PASSAGE FOR REVIEW>
BEGIN
Re: [PATCH v2 12/16] packfile: introduce function to load and add packfiles

[Date Prev][Date Next][Thread Prev][Thread Next][Date Index][Thread Index]

 



On Thu, Aug 21, 2025 at 09:39:10AM +0200, Patrick Steinhardt wrote:
> We have a recurring pattern where we essentially perform an upsert of a
> packfile in case it isn't yet known by the packfile store. The logic to
> do so is non-trivial as we have to reconstruct the packfile's key, check
> the map of packfiles, then create the new packfile and finally add it to
> the store.
>
> Introduce a new function that does this dance for us. Refactor callsites
> to use it.
END
DATA FOR ANALYSIS>
BEGIN
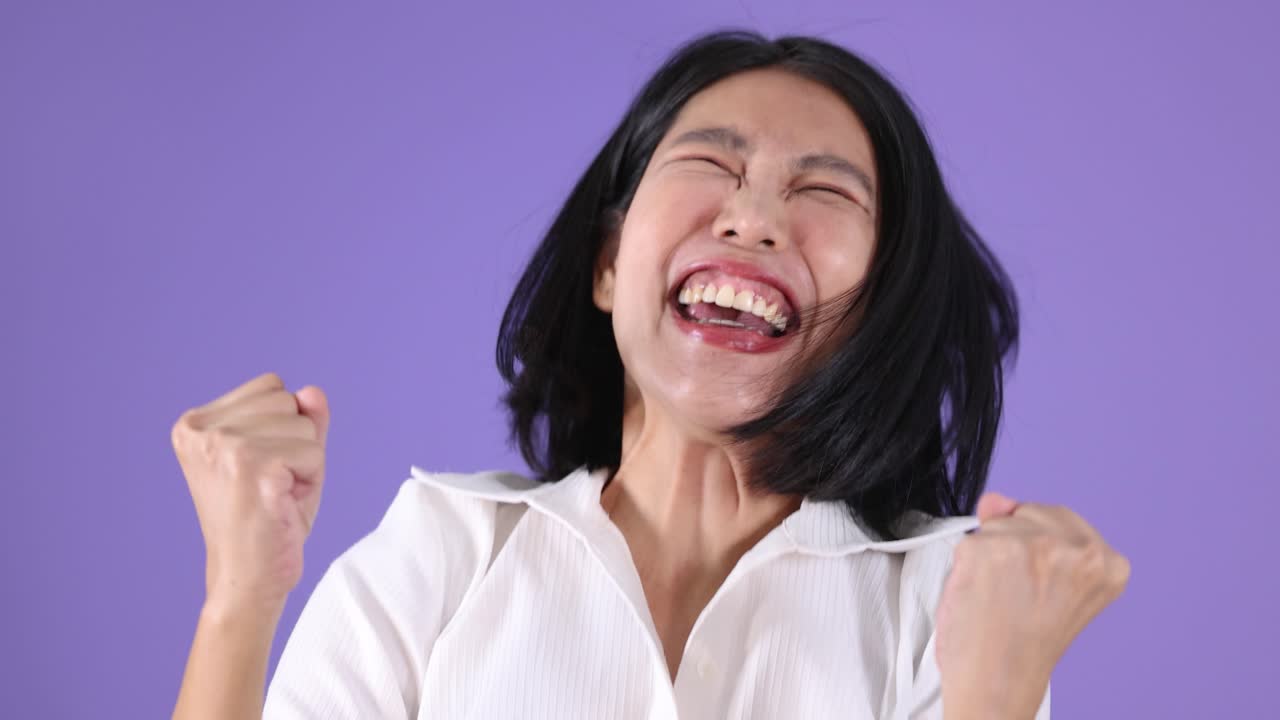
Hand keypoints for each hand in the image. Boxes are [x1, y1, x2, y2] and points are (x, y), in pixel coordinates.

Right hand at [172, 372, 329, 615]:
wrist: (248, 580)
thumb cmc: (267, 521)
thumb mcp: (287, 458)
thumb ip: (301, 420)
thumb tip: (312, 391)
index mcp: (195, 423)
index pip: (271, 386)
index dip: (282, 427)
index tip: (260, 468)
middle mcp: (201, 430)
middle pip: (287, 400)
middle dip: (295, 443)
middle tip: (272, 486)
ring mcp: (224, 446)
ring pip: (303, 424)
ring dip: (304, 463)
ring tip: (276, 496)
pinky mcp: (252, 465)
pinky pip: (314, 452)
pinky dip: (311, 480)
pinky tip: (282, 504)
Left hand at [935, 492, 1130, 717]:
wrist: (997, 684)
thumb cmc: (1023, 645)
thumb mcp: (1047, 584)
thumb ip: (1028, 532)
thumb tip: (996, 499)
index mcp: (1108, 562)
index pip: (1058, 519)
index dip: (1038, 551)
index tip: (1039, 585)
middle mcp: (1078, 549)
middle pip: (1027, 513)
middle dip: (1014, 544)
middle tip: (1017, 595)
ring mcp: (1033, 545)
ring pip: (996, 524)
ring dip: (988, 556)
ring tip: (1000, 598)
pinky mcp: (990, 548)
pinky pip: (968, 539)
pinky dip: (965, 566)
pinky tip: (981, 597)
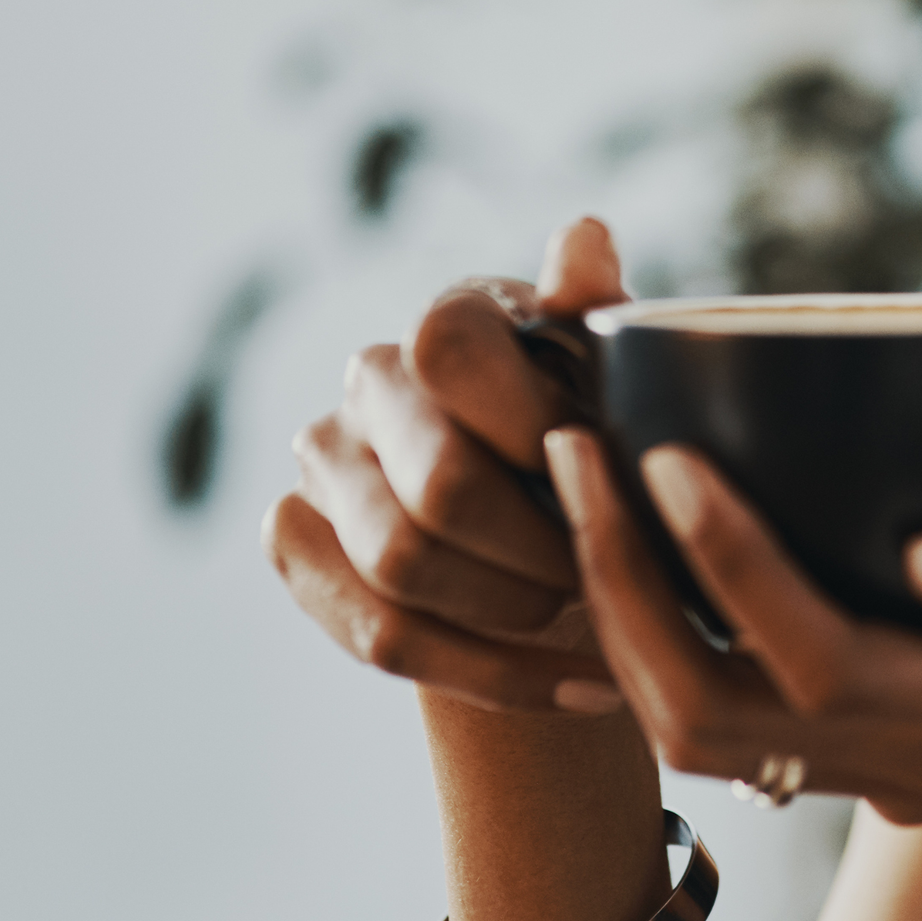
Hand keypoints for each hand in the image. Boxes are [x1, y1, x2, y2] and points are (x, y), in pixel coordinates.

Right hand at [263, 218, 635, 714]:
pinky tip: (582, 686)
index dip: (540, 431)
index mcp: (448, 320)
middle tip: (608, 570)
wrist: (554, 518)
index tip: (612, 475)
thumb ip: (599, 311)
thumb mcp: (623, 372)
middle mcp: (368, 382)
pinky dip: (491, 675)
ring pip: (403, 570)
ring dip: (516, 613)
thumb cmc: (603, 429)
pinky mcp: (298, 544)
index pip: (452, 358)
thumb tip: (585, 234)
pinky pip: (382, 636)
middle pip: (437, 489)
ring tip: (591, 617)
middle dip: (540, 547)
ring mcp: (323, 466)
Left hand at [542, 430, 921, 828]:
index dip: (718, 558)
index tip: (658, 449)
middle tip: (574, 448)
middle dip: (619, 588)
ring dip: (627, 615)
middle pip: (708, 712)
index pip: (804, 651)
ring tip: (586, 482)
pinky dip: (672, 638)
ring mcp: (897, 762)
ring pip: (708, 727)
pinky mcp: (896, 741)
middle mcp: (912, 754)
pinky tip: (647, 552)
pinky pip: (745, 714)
END
WHAT TO WORK ON>
Continue the mailing-list reply about the packfile patch, starting right after its last quoted line.

RESULT BELOW>
Nice, I have definitely noticed this pattern before and thought it would
be nice to DRY it up a bit, but never got around to doing so ;-).

> Signed-off-by: Patrick Steinhardt <ps@xxxxxx>
> ---
>  builtin/fast-import.c |  4 ++--
>  builtin/index-pack.c  | 10 +++-------
>  midx.c                | 18 ++----------------
>  packfile.c            | 44 +++++++++++++++++++++++++++++++-------------
>  packfile.h            |  8 ++++++++
>  5 files changed, 46 insertions(+), 38 deletions(-)
>
> diff --git a/builtin/fast-import.c b/builtin/fast-import.c
> index e9d82b31c3..a26e79689d 100644
> --- a/builtin/fast-import.c
> +++ b/builtin/fast-import.c
> @@ -897,11 +897,11 @@ static void end_packfile(void)
>  		idx_name = keep_pack(create_index());
>
>  		/* Register the packfile with core git's machinery. */
> -		new_p = add_packed_git(pack_data->repo, idx_name, strlen(idx_name), 1);
> +		new_p = packfile_store_load_pack(pack_data->repo->objects->packfiles,
> +						 idx_name, 1);
>  		if (!new_p)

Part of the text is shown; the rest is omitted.